IPL has in this baseload report updated its 2010 integrated resource plan (IRP) approved by the commission (2010 IRP), with the 2012 IRP included with the Baseload Diversification Study as Attachment A. The 2012 IRP incorporates a revised analysis of IPL’s future resource mix.
“The 2012 IRP identifies the retirement of some older peaking units and steam units by 2017, and the need for a nominal 600 MW combined cycle unit in 2017,” said the utility. “Concurrent with filing the 2012 Baseload Diversification Study, IPL is filing a Notice of Changed Circumstances for these changes to the approved 2010 IRP. IPL currently intends to file its next Integrated Resource Plan consistent with the 2010 IRP Order, by November 1, 2013, unless the Commission prefers some other action as a result of this Baseload Diversification Study.”

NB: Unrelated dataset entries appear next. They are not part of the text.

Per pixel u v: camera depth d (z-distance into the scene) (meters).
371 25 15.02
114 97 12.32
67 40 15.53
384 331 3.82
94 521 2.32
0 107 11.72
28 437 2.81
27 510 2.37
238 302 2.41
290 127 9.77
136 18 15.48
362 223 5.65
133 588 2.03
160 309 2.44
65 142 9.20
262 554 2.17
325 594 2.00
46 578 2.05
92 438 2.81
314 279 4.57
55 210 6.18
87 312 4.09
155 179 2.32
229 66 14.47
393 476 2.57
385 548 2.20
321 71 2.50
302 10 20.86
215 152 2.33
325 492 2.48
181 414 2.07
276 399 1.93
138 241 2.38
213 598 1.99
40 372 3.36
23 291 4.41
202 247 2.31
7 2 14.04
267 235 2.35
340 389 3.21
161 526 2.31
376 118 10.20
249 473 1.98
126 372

Duane Arnold power deal part of the latest plan
IPL’s comprehensive 2012 IRP is not only reasonable, but a cost and risk effective plan which provides the best value for customers, the utility said. IPL’s plan includes:
- A new power purchase agreement (PPA) with NextEra Energy Duane Arnold LLC for the output of the DAEC nuclear plant through 2025, as described in IPL’s Notice of Changed Circumstances filed with the commission on Aug. 28 in this docket;
- Adding environmental controls to IPL’s largest coal-fired power plants (Tier I) to allow these units to serve customers well into the future, as noted in IPL’s current Emissions Plan and Budget filed with the commission on July 13 in this docket;
- Adding “light” controls at IPL’s mid-sized coal-fired plants (Tier II) to allow these units to operate for an intermediate term;
- The addition of new energy supply from the Marshalltown Generating Station (MGS), a new gas-fired combined-cycle generating facility;
- Retirement of older, small steam units, using either coal or natural gas (Tier II and III);
- Retirement of some peaking units that are at the end of their useful lives; and
- Continuing analysis and implementation of cost effective energy efficiency, demand side management and renewable energy supplies.
There are parts of the IRP and baseload study that are redacted from the public versions. A few facts that survive include a plan to retire Fox Lake 3 effective with the addition of a new combined cycle facility in the second quarter of 2017. Also, to retire Sutherland Units 1 and 3 effective with the addition of a new combined cycle facility in the second quarter of 2017.
Other unredacted plans include:
- Implementing Ottumwa Generating Station capacity and efficiency upgrades as proposed in the 2010 Resource Plan, as well as a scrubber and baghouse installed by 2015;
- Implementing Lansing Unit 4 capacity and efficiency upgrades as proposed in the 2010 Resource Plan, as well as a scrubber installed by 2016 in addition to the existing selective catalytic reduction (SCR) and baghouse installation;
- Modifications at MidAmerican Energy-operated units Neal 3, Neal 4, and Louisa as proposed by MidAmerican Energy;
- The addition of a nominal 600 MW combined cycle plant operational in the second quarter of 2017;
- The purchase of short term capacity in 2016 as needed before the installation of the new combined cycle unit; and
- Completing existing purchase power contracts.
In the long term, the plans are for:
- Adding incremental renewable generation (for example, the Reference Case selects 1,000 MW of wind in the last five years of the study period);
- Acquiring new purchased power contract(s) (for example, the Reference Case selects several one-year peak power purchases at the end of the study period between 2022 and 2027; and
- Adding new generating units (for example, the Reference Case selects 800 MW of gas fired combustion turbine and combined cycle facilities in the last three years of the study period).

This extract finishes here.